Kenny Dorham & Jackie McLean / Inta Something ( 米 Pacific Jazz PJ-41 )
傑作 "Matador" を録音する契機になったのは、この西海岸でのライヴだったのかもしれない。 この時期、ドーハムとマクリーンの2人は一緒に活動していたようだ。
マクリーンが重度のジャンキーだったのでドーハムは正式なグループという形には敢えてしなかったようだが、それでも演奏の纏まり具合いは見事だ。
リロイ・ヴィネガー以外は東海岸のミュージシャンなので、どっぷりと深いハードバップ色に染まっている。

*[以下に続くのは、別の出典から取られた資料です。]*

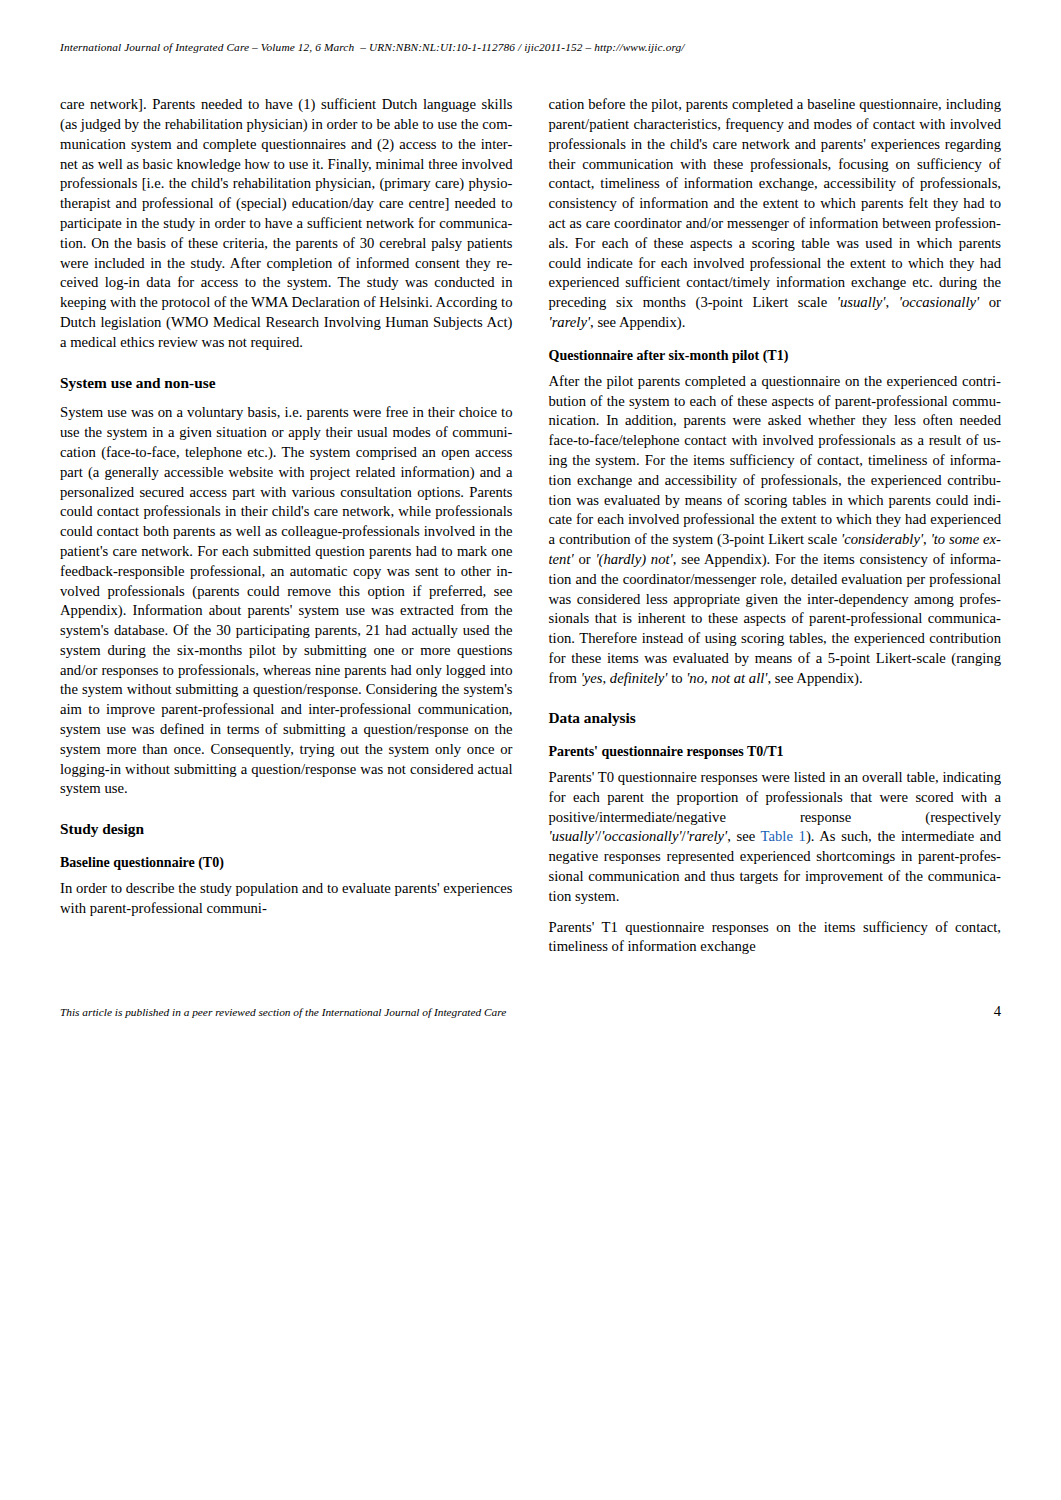International Journal of Integrated Care – Volume 12, 6 March – URN:NBN:NL:UI:10-1-112786 / ijic2011-152 – http://www.ijic.org/
care network]. Parents needed to have (1) sufficient Dutch language skills (as judged by the rehabilitation physician) in order to be able to use the communication system and complete questionnaires and (2) access to the internet as well as basic knowledge how to use it. Finally, minimal three involved professionals [i.e. the child's rehabilitation physician, (primary care) physiotherapist and professional of (special) education/day care centre] needed to participate in the study in order to have a sufficient network for communication. On the basis of these criteria, the parents of 30 cerebral palsy patients were included in the study. After completion of informed consent they received log-in data for access to the system. The study was conducted in keeping with the protocol of the WMA Declaration of Helsinki. According to Dutch legislation (WMO Medical Research Involving Human Subjects Act) a medical ethics review was not required.
System use and non-use
System use was on a voluntary basis, i.e. parents were free in their choice to use the system in a given situation or apply their usual modes of communication (face-to-face, telephone etc.). The system comprised an open access part (a generally accessible website with project related information) and a personalized secured access part with various consultation options. Parents could contact professionals in their child's care network, while professionals could contact both parents as well as colleague-professionals involved in the patient's care network. For each submitted question parents had to mark one feedback-responsible professional, an automatic copy was sent to other involved professionals (parents could remove this option if preferred, see Appendix). Information about parents' system use was extracted from the system's database. Of the 30 participating parents, 21 had actually used the system during the six-months pilot by submitting one or more questions and/or responses to professionals, whereas nine parents had only logged into the system without submitting a question/response. Considering the system's aim to improve parent-professional and inter-professional communication, system use was defined in terms of submitting a question/response on the system more than once. Consequently, trying out the system only once or logging-in without submitting a question/response was not considered actual system use.
Study design
Baseline questionnaire (T0)
In order to describe the study population and to evaluate parents' experiences with parent-professional communi-
cation before the pilot, parents completed a baseline questionnaire, including parent/patient characteristics, frequency and modes of contact with involved professionals in the child's care network and parents' experiences regarding their communication with these professionals, focusing on sufficiency of contact, timeliness of information exchange, accessibility of professionals, consistency of information and the extent to which parents felt they had to act as care coordinator and/or messenger of information between professionals. For each of these aspects a scoring table was used in which parents could indicate for each involved professional the extent to which they had experienced sufficient contact/timely information exchange etc. during the preceding six months (3-point Likert scale 'usually', 'occasionally' or 'rarely', see Appendix).
Questionnaire after six-month pilot (T1)
After the pilot parents completed a questionnaire on the experienced contribution of the system to each of these aspects of parent-professional communication. In addition, parents were asked whether they less often needed face-to-face/telephone contact with involved professionals as a result of using the system. For the items sufficiency of contact, timeliness of information exchange and accessibility of professionals, the experienced contribution was evaluated by means of scoring tables in which parents could indicate for each involved professional the extent to which they had experienced a contribution of the system (3-point Likert scale 'considerably', 'to some extent' or '(hardly) not', see Appendix). For the items consistency of information and the coordinator/messenger role, detailed evaluation per professional was considered less appropriate given the inter-dependency among professionals that is inherent to these aspects of parent-professional communication. Therefore instead of using scoring tables, the experienced contribution for these items was evaluated by means of a 5-point Likert-scale (ranging from 'yes, definitely' to 'no, not at all', see Appendix).
Data analysis
Parents' questionnaire responses T0/T1
Parents' T0 questionnaire responses were listed in an overall table, indicating for each parent the proportion of professionals that were scored with a positive/intermediate/negative response (respectively 'usually'/'occasionally'/'rarely', see Table 1). As such, the intermediate and negative responses represented experienced shortcomings in parent-professional communication and thus targets for improvement of the communication system.
Parents' T1 questionnaire responses on the items sufficiency of contact, timeliness of information exchange
This article is published in a peer reviewed section of the International Journal of Integrated Care 4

あまりに完成度の高い演奏なので、曲が終わって拍手が入るまでこれがライヴ演奏だとは気付かないくらいだ。 ドーハムのラッパが非常によく鳴っていて、
他のアルバムで聴ける彼の演奏とは雰囲気がまるで違う。 ブレイキーとのカフェ・ボヘミアでの演奏を思い出させる素晴らしい演奏をしている。 この人は
ライヴになると人が変わるのかもしれない。 ハンドルを握ると人格が変わる隠れ凶暴ドライバーのように。

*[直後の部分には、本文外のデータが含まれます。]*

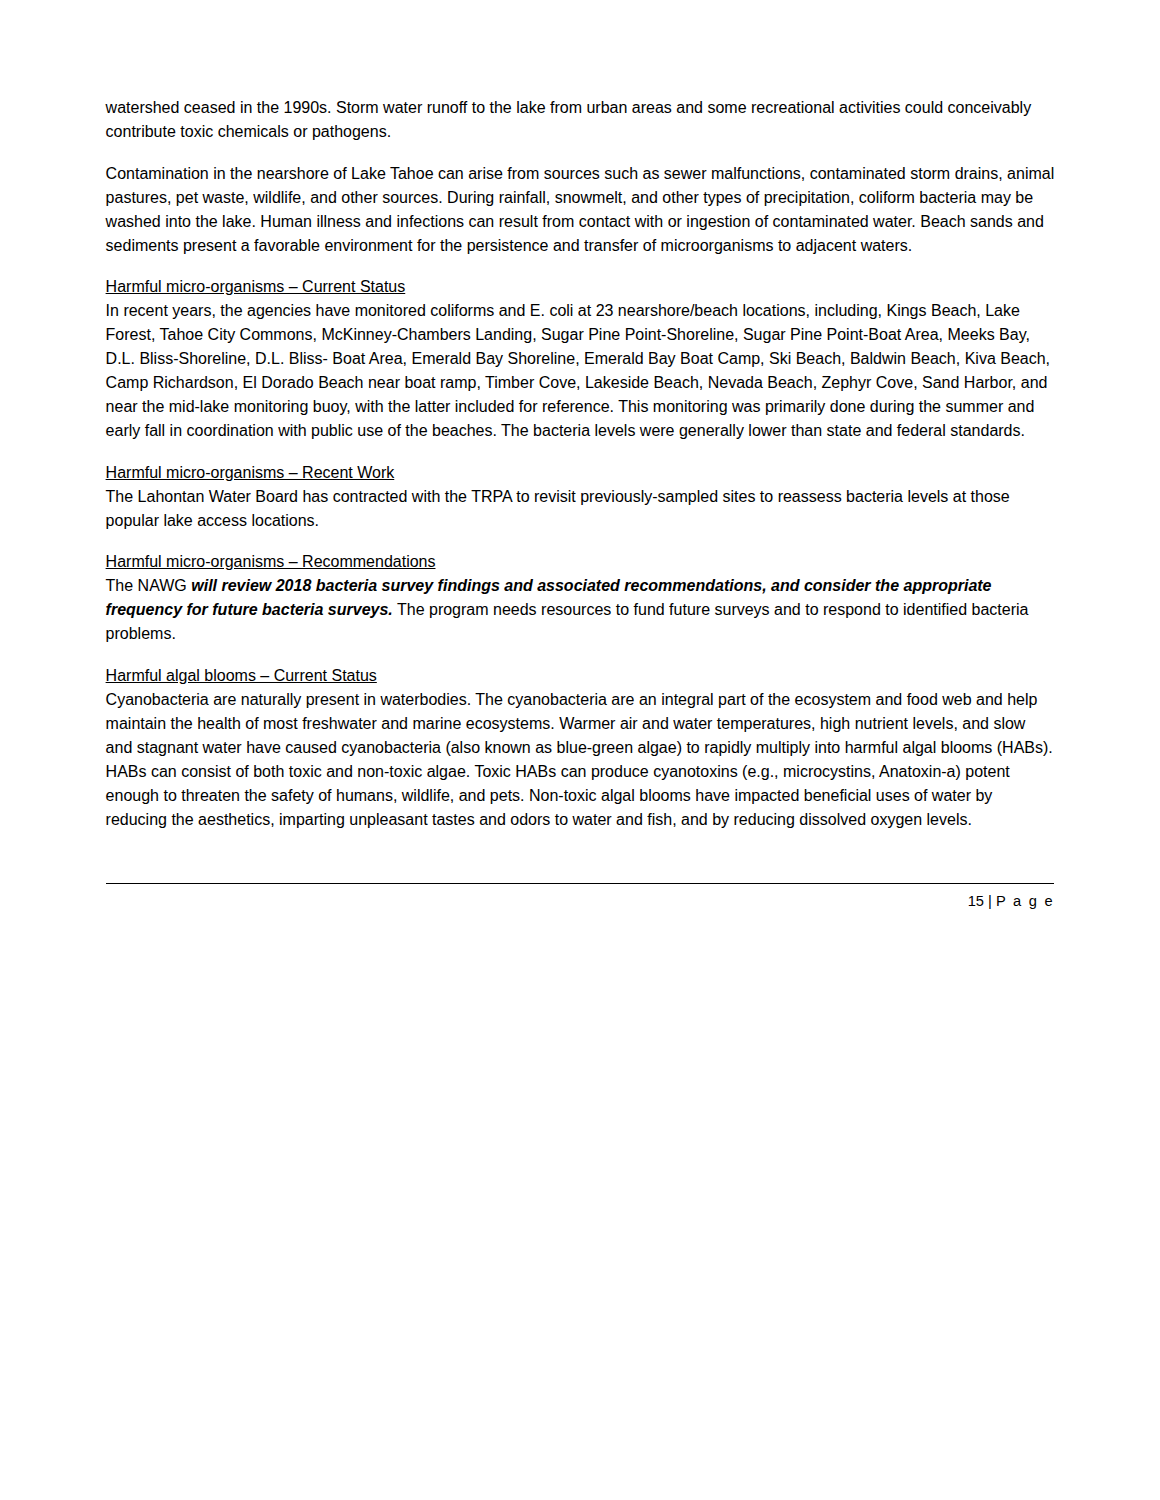watershed ceased in the 1990s. Storm water runoff to the lake from urban areas and some recreational activities could conceivably contribute toxic chemicals or pathogens.
Contamination in the nearshore of Lake Tahoe can arise from sources such as sewer malfunctions, contaminated storm drains, animal pastures, pet waste, wildlife, and other sources. During rainfall, snowmelt, and other types of precipitation, coliform bacteria may be washed into the lake. Human illness and infections can result from contact with or ingestion of contaminated water. Beach sands and sediments present a favorable environment for the persistence and transfer of microorganisms to adjacent waters.
Harmful micro-organisms – Current Status
In recent years, the agencies have monitored coliforms and E. coli at 23 nearshore/beach locations, including, Kings Beach, Lake Forest, Tahoe City Commons, McKinney-Chambers Landing, Sugar Pine Point-Shoreline, Sugar Pine Point-Boat Area, Meeks Bay, D.L. Bliss-Shoreline, D.L. Bliss- Boat Area, Emerald Bay Shoreline, Emerald Bay Boat Camp, Ski Beach, Baldwin Beach, Kiva Beach, Camp Richardson, El Dorado Beach near boat ramp, Timber Cove, Lakeside Beach, Nevada Beach, Zephyr Cove, Sand Harbor, and near the mid-lake monitoring buoy, with the latter included for reference. This monitoring was primarily done during the summer and early fall in coordination with public use of the beaches. The bacteria levels were generally lower than state and federal standards.
Harmful micro-organisms – Recent Work
The Lahontan Water Board has contracted with the TRPA to revisit previously-sampled sites to reassess bacteria levels at those popular lake access locations.
Harmful micro-organisms – Recommendations
The NAWG will review 2018 bacteria survey findings and associated recommendations, and consider the appropriate frequency for future bacteria surveys. The program needs resources to fund future surveys and to respond to identified bacteria problems.
Harmful algal blooms – Current Status
Cyanobacteria are naturally present in waterbodies. The cyanobacteria are an integral part of the ecosystem and food web and help maintain the health of most freshwater and marine ecosystems. Warmer air and water temperatures, high nutrient levels, and slow and stagnant water have caused cyanobacteria (also known as blue-green algae) to rapidly multiply into harmful algal blooms (HABs). HABs can consist of both toxic and non-toxic algae. Toxic HABs can produce cyanotoxins (e.g., microcystins, Anatoxin-a) potent enough to threaten the safety of humans, wildlife, and pets. Non-toxic algal blooms have impacted beneficial uses of water by reducing the aesthetics, imparting unpleasant tastes and odors to water and fish, and by reducing dissolved oxygen levels.
15 | P a g e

マクリーンのアルトも太くて重い音がフルトーンで鳴り響いていて、まるでテナーのようだ。 アルトをこんな重い音で鳴らした人は他にいない。 ライヴの演奏を
こうして聴いていると、何だか殺気立った音に恐ろしくなる。 "Lover Man" もバラードの抒情というよりは、もっと違う何かが雰囲気として漂う。

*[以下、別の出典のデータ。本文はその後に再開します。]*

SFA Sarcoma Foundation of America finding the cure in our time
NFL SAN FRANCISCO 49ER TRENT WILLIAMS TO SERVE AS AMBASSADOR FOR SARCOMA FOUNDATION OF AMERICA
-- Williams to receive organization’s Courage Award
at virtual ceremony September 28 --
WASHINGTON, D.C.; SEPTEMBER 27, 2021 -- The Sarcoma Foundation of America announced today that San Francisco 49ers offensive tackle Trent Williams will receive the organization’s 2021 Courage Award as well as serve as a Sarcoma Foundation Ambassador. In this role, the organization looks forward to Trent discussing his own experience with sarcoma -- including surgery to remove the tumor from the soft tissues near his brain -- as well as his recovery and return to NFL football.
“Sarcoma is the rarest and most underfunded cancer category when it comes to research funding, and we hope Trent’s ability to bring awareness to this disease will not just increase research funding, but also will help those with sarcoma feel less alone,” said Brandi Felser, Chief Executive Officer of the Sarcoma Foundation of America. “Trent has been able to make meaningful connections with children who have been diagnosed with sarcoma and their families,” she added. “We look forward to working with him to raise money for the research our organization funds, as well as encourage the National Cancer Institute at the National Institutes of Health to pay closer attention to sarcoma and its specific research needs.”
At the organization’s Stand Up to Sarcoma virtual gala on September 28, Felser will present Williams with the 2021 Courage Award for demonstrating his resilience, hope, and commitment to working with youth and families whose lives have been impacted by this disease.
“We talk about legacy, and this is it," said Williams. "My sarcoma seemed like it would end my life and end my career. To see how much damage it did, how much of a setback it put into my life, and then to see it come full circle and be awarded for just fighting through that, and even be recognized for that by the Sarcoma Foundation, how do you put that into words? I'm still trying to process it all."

全編が凄い演奏で、たまたま受け皿がパシフィック・ジャズだったというだけで、内容は最高級のハードバップ。 録音も良くて、リロイ・ヴィネガーのベースが
管楽器に負けない音で録られている。 RVG録音だと言っても信じる人がいるんじゃないだろうか。 そういう粗削りで生々しいサウンドでこの圧巻の演奏が
聴けるから長年探していたわけだが、手頃な値段で拾えたのはラッキーだった。